-- Task to carry out --
Each record below needs to be copied out exactly as it stands.

[[ Provided information open ]]

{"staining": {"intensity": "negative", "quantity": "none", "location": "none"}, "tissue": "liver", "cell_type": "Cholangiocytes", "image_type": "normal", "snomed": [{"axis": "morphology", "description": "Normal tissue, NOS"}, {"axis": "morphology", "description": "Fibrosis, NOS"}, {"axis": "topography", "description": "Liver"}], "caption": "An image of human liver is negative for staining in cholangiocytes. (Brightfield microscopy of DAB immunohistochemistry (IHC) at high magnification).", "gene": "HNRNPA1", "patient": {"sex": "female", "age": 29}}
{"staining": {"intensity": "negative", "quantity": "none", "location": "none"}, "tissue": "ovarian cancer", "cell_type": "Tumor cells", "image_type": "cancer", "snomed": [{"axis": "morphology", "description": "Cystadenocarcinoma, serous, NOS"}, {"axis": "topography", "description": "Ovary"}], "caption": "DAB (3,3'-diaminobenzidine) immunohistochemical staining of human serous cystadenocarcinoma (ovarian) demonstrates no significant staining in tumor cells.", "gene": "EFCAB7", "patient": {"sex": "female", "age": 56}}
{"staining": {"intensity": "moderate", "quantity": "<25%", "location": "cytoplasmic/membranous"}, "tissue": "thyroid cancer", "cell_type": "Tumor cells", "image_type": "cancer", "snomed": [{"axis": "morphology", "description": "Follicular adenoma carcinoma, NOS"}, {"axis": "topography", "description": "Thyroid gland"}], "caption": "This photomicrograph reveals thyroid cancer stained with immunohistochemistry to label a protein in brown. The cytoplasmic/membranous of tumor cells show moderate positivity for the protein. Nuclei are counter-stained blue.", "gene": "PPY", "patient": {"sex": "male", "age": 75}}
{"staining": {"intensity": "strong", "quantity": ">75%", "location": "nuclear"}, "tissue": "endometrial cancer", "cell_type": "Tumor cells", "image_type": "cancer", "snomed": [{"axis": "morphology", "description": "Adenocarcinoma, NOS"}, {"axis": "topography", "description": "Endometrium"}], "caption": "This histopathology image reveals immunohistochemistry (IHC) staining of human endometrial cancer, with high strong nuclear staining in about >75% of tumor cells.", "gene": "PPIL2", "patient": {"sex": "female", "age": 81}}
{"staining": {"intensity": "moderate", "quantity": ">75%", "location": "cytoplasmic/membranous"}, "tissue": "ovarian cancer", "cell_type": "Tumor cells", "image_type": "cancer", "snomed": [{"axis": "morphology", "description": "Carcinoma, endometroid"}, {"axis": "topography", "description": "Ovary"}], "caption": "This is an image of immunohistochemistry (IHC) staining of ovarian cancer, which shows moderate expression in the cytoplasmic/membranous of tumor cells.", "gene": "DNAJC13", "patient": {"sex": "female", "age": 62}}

[[ Provided information closed ]]

-- Answer to the exercise --
{"staining": {"intensity": "negative", "quantity": "none", "location": "none"}, "tissue": "liver", "cell_type": "Cholangiocytes", "image_type": "normal", "snomed": [{"axis": "morphology", "description": "Normal tissue, NOS"}, {"axis": "morphology", "description": "Fibrosis, NOS"}, {"axis": "topography", "description": "Liver"}], "caption": "An image of human liver is negative for staining in cholangiocytes. (Brightfield microscopy of DAB immunohistochemistry (IHC) at high magnification).", "gene": "HNRNPA1", "patient": {"sex": "female", "age": 29}}
{"staining": {"intensity": "negative", "quantity": "none", "location": "none"}, "tissue": "ovarian cancer", "cell_type": "Tumor cells", "image_type": "cancer", "snomed": [{"axis": "morphology", "description": "Cystadenocarcinoma, serous, NOS"}, {"axis": "topography", "description": "Ovary"}], "caption": "DAB (3,3'-diaminobenzidine) immunohistochemical staining of human serous cystadenocarcinoma (ovarian) demonstrates no significant staining in tumor cells.", "gene": "EFCAB7", "patient": {"sex": "female", "age": 56}}
{"staining": {"intensity": "moderate", "quantity": "<25%", "location": "cytoplasmic/membranous"}, "tissue": "thyroid cancer", "cell_type": "Tumor cells", "image_type": "cancer", "snomed": [{"axis": "morphology", "description": "Follicular adenoma carcinoma, NOS"}, {"axis": "topography", "description": "Thyroid gland"}], "caption": "This photomicrograph reveals thyroid cancer stained with immunohistochemistry to label a protein in brown. The cytoplasmic/membranous of tumor cells show moderate positivity for the protein. Nuclei are counter-stained blue.", "gene": "PPY", "patient": {"sex": "male", "age": 75}}
{"staining": {"intensity": "strong", "quantity": ">75%", "location": "nuclear"}, "tissue": "endometrial cancer", "cell_type": "Tumor cells", "image_type": "cancer", "snomed": [{"axis": "morphology", "description": "Adenocarcinoma, NOS"}, {"axis": "topography", "description": "Endometrium"}], "caption": "This histopathology image reveals immunohistochemistry (IHC) staining of human endometrial cancer, with high strong nuclear staining in about >75% of tumor cells.", "gene": "PPIL2", "patient": {"sex": "female", "age": 81}}
{"staining": {"intensity": "moderate", "quantity": ">75%", "location": "cytoplasmic/membranous"}, "tissue": "ovarian cancer", "cell_type": "Tumor cells", "image_type": "cancer", "snomed": [{"axis": "morphology", "description": "Carcinoma, endometroid"}, {"axis": "topography", "description": "Ovary"}], "caption": "This is an image of immunohistochemistry (IHC) staining of ovarian cancer, which shows moderate expression in the cytoplasmic/membranous of tumor cells.", "gene": "DNAJC13", "patient": {"sex": "female", "age": 62}}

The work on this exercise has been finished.